Exercise brief - Search the records that follow and extract every line containing the string "none".

[Data provided — start]

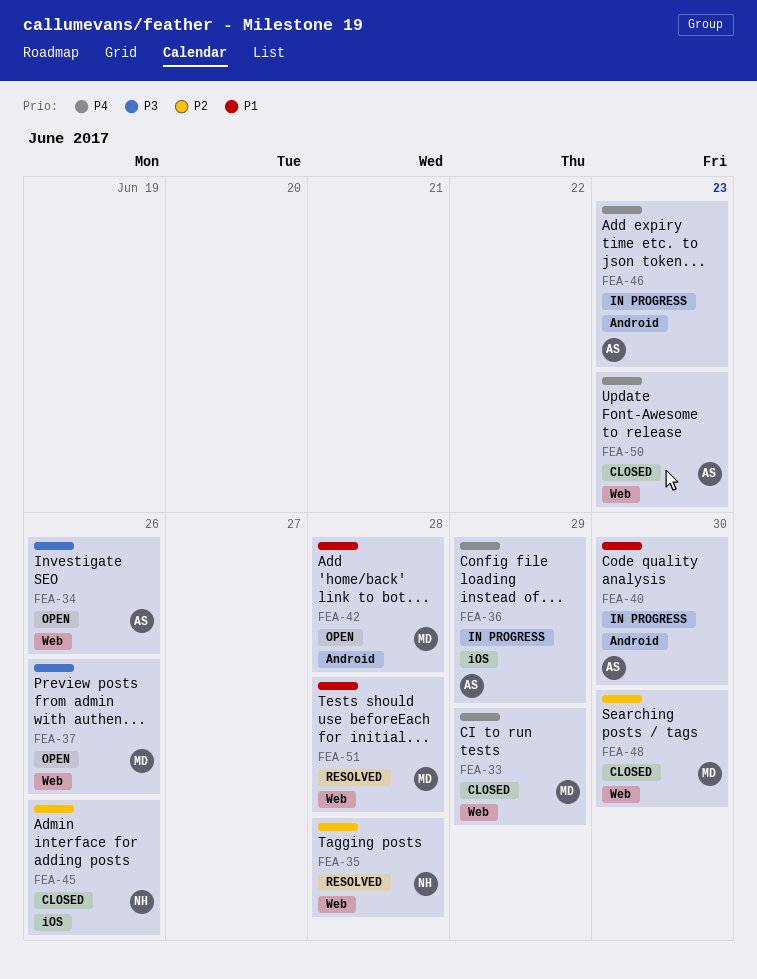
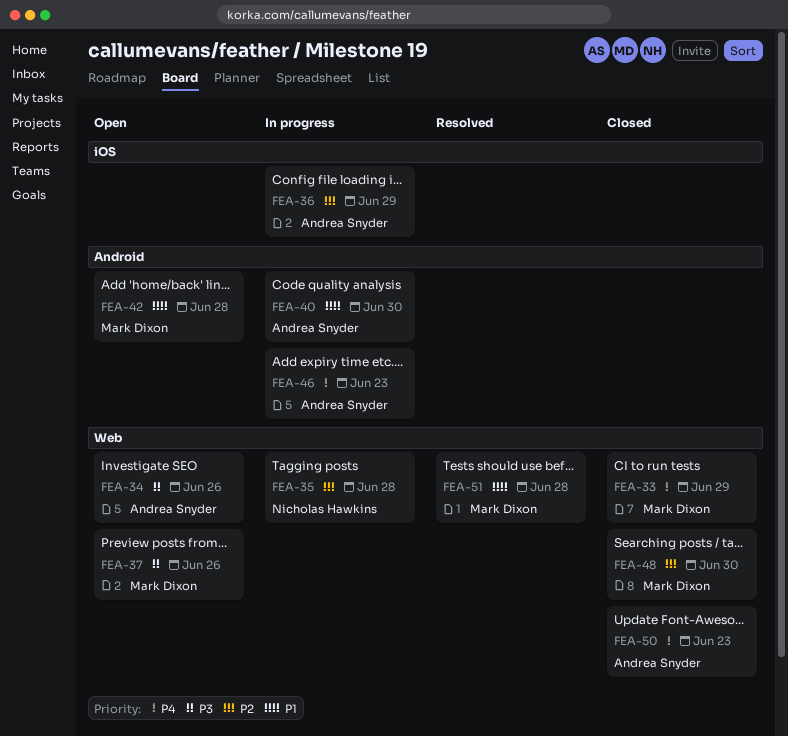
FEA-35, status: Resolved -> In progress
FEA-36, priority: P4 -> P2
FEA-45: present -> none

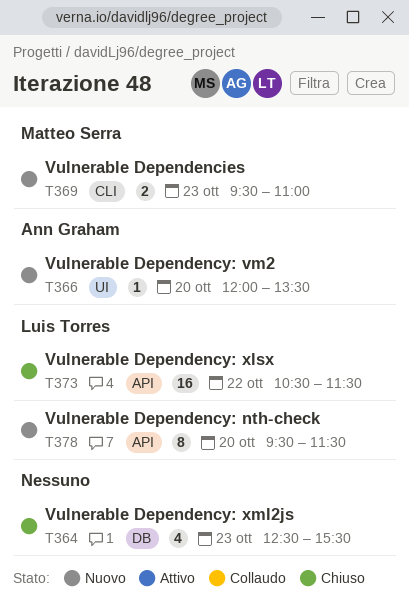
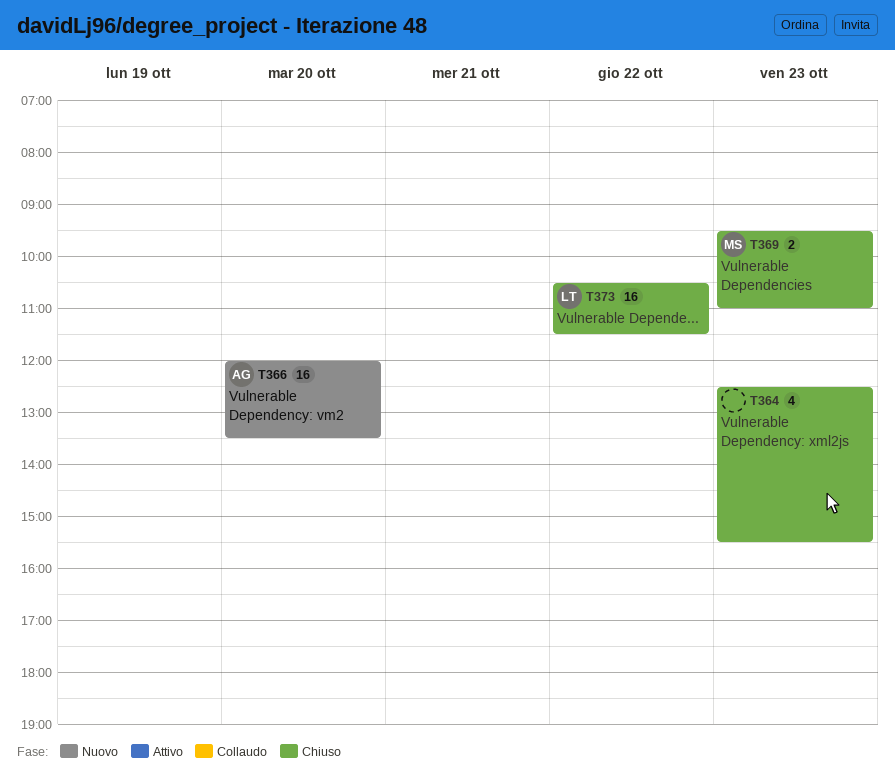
T366, estimate: 1 -> 16
T369, status: Nuovo -> Chiuso
T378: present -> none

[Data provided — finish]

Answer to the problem -
FEA-45: present -> none
T378: present -> none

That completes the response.